___ MATERIAL SHOWN ___

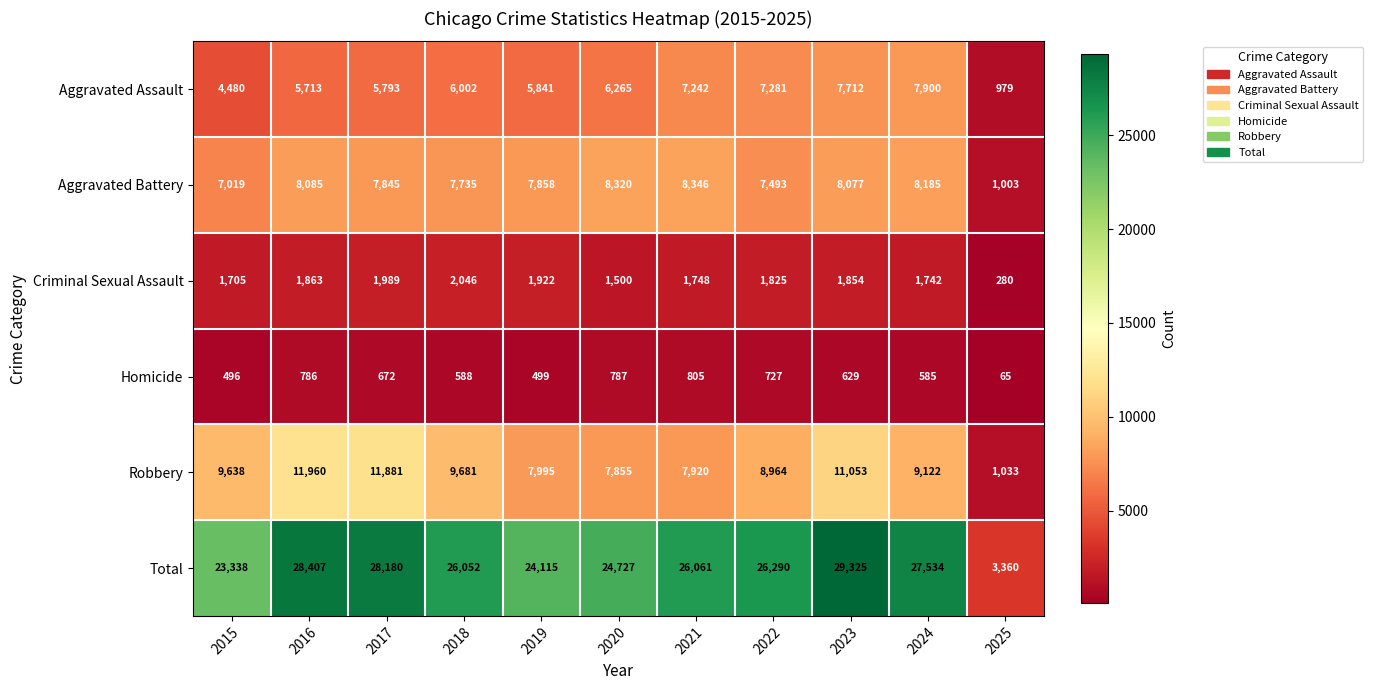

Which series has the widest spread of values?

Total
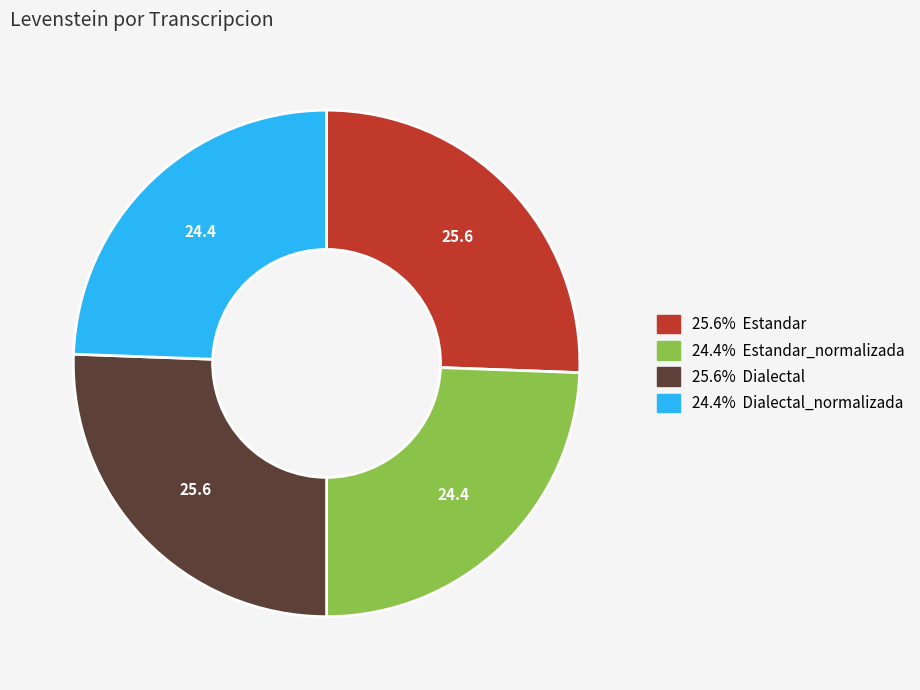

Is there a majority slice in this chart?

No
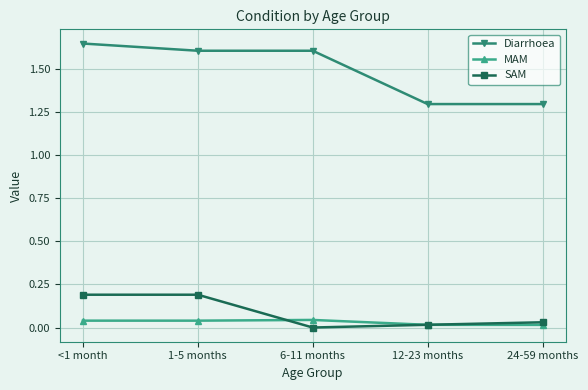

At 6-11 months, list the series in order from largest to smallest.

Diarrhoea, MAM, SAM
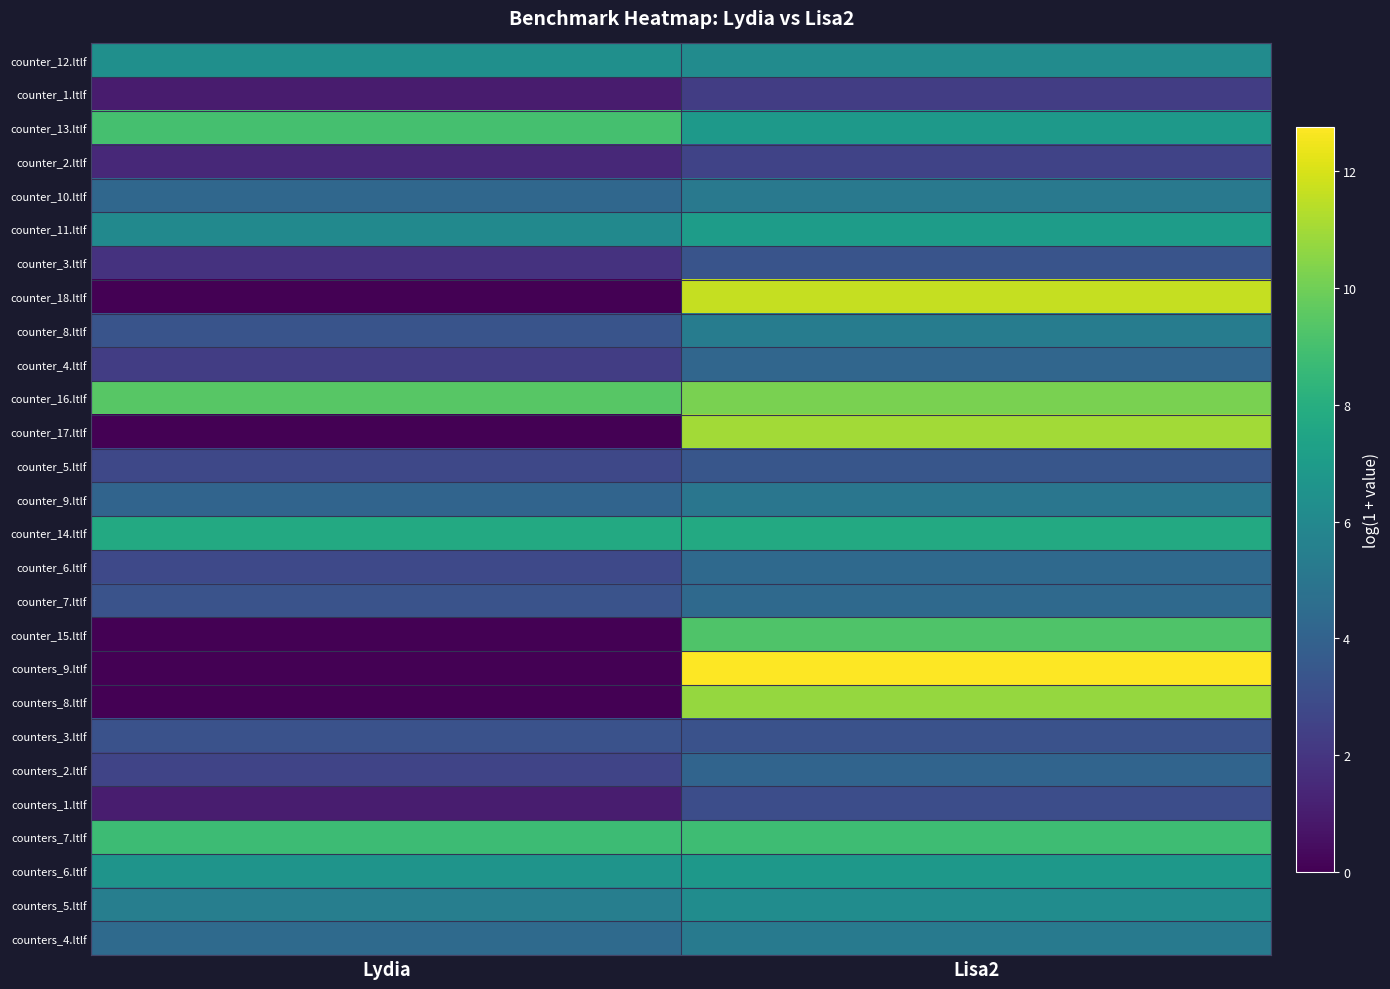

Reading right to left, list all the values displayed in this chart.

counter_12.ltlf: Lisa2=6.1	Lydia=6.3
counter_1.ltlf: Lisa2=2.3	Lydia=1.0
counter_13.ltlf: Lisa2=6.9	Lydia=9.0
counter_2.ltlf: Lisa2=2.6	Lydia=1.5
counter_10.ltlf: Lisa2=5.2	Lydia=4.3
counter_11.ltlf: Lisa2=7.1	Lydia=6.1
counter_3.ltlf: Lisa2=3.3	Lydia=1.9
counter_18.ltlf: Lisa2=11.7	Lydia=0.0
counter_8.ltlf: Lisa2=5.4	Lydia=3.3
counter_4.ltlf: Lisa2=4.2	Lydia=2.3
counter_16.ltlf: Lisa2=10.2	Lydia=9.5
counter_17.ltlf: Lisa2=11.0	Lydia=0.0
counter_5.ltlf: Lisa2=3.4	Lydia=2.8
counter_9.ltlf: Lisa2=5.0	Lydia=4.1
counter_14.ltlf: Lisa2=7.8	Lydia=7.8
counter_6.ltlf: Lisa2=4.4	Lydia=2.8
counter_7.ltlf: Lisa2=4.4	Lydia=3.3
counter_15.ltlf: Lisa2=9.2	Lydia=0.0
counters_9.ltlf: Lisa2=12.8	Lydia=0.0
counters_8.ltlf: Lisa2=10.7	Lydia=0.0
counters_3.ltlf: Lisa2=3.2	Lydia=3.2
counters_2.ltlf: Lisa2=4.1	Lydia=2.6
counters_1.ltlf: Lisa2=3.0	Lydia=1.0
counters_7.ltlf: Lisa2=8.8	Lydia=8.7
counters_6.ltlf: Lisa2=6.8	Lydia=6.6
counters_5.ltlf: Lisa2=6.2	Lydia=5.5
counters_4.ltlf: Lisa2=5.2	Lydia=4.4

___

▶ _EXERCISE AIM_
Please quote everything from the line containing "Is there a majority slice in this chart?" down to the line containing "Reading right to", with both of those lines included, repeating each line exactly and leaving the pictures out of your answer.

▶ _REPLY TO THE TASK_
Is there a majority slice in this chart?

No

At 6-11 months, list the series in order from largest to smallest.

Diarrhoea, MAM, SAM

Reading right to left, list all the values displayed in this chart.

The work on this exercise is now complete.